The asylum’s growth in the nineteenth century may have been intended as a way to improve conditions, but humanitarian impulses were in tension with control, and therapy and punishment were sometimes indistinguishable.  An asylum that should have been a place of safety was sometimes anything but a refuge.  As their original names indicate, lunacy and pauperism were strongly linked.  These were not for the better-off who could pay for more refined treatment, or run by enlightened Quakers, like the York Retreat; this was welfare on the rates, at a time when poverty, the inability to care for oneself and one’s family, possessed a moral dimension.

Mark Davis’s beautifully produced photographic portrait of seventeen of these structures traces their development from Staffordshire County Asylum, opened in 1818, to Barrow Gurney Mental Hospital, opened in the late 1930s.  That they tried to adjust to the times can be seen in the name changes he lists, with ‘pauper’, ‘lunatic’ and ‘asylum’ all being dropped in favour of ‘hospital’, a makeover that was unable to remove the stigma of mental as opposed to physical illness.  By the time he came to photograph them most were in varying states of decrepitude, empty and unloved.  In some cases it looks as if residents and staff had just got up and walked out, leaving paraphernalia such as ward furniture, wheelchairs and even clothes.  In one photograph there are beds with slippers still neatly arranged underneath, as if, despite the peeling walls, the occupants will be back shortly.  The feeling of life just round the corner mixed with decay creates an uncanny atmosphere.

As the peeling attests, history was not on their side and the speed with which the mental hospitals, with their huge numbers of beds, closed is astonishing.  They were supposed to be superseded by care in the community, a good idea for those languishing unstimulated if done with sincerity, but not if, like the Thatcherite efforts to close the institutions, it was a cynical means of reducing expenditure and rolling back the function of the state in providing for its vulnerable citizens.

Their ultimate fate has been varied.  Many of those featured have been redeveloped or bulldozed between being photographed and the production of the book.  Some have been restored and turned into luxury apartments, some have had housing built on the spacious grounds, yet others stand derelict, even if possessing listed status, prey to vandalism while local communities and authorities wrangle about their future.
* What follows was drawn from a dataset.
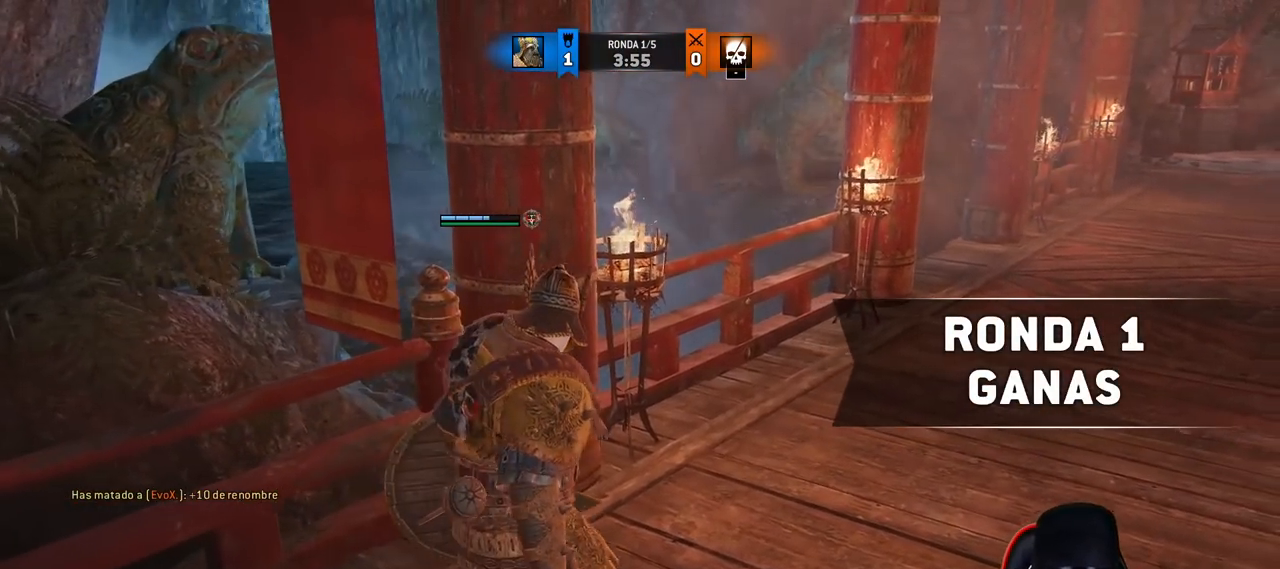
{"buttons": [], "left_stick": "up-right", "right_stick": "center", "button_events": []}
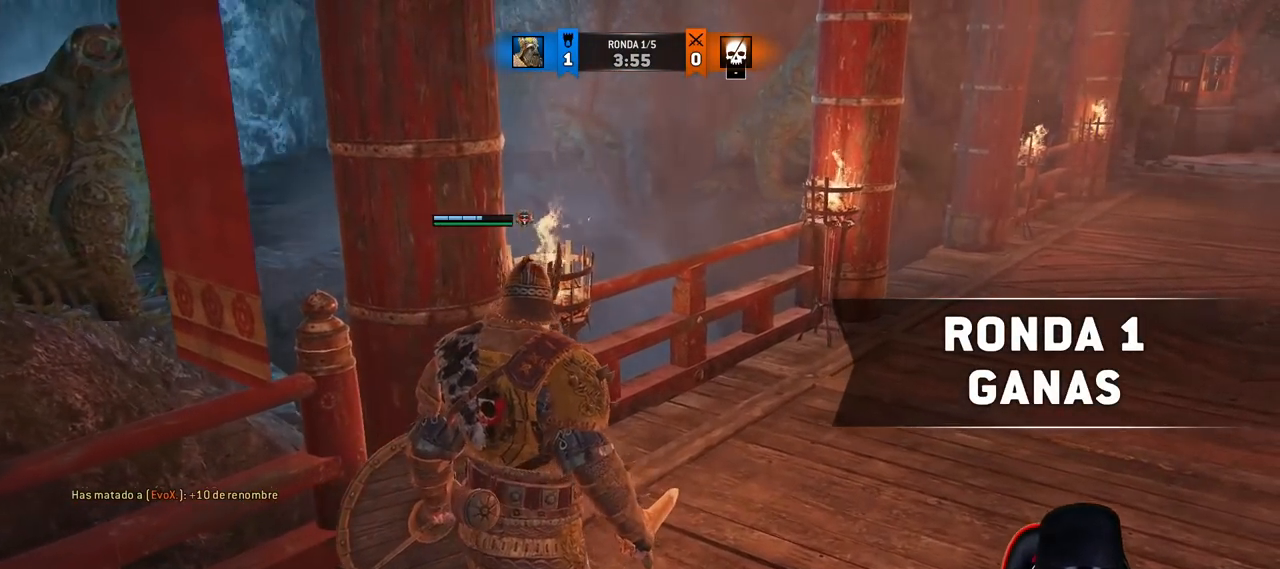
{"buttons": [], "left_stick": "up-right", "right_stick": "center", "button_events": []}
It is a pity that Davis was not able to document them at their best, before weather, nature and general neglect took such a strong hold, and then track their deterioration.  His photographs showing the faded grandeur of many of the buildings possess their own beauty, but to supplement them older photographs and drawings of them in their heyday would have charted the decline more graphically.  Presumably the book contains only a slice of Davis’s archive, and it will make an invaluable archive for future historians of these forbidding places.
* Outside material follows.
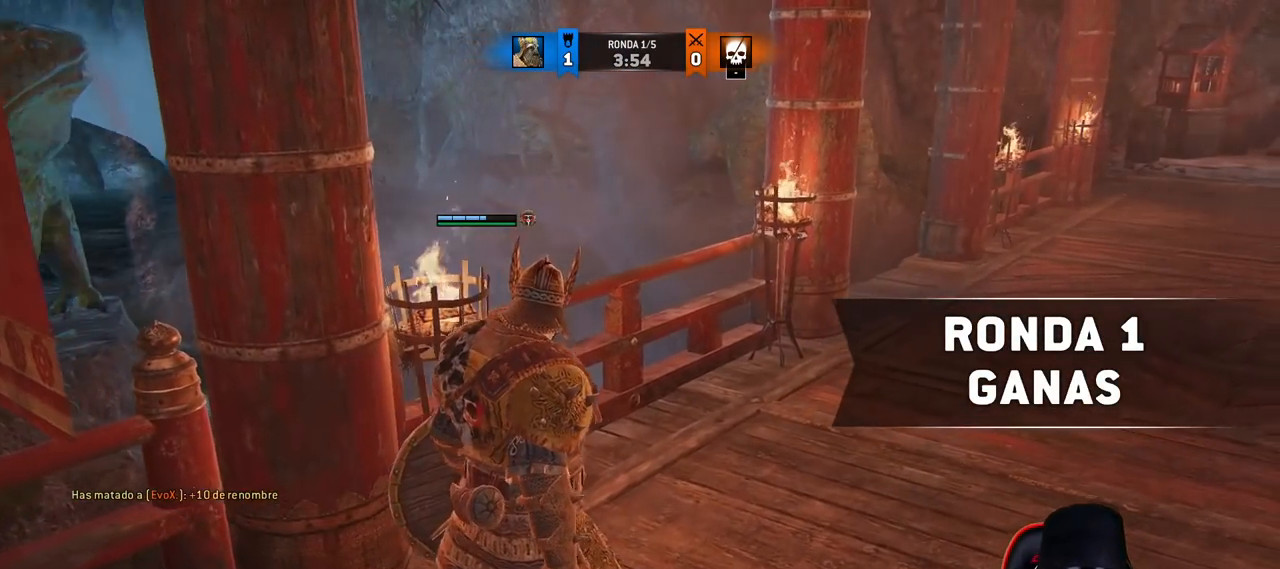
{"buttons": [], "left_stick": "up-right", "right_stick": "left", "button_events": []}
Cane Hill: Copyright Mark Davis

That they can still evoke strong emotions I discovered when turning to the section on the Surrey County Pauper Lunatic Asylum, better known now as Cane Hill Hospital.  When I was 10 or 11 I visited Cane Hill to see a relative who was resident there for a period.  I remember my fear of the ugly and intimidating environment, my lack of understanding of what being sent there might signify, and the embarrassment of all concerned.  Davis says that it closed in 1991 and was largely demolished in 2008-10.  That’s one of which I can definitely say I’m not sorry it’s gone.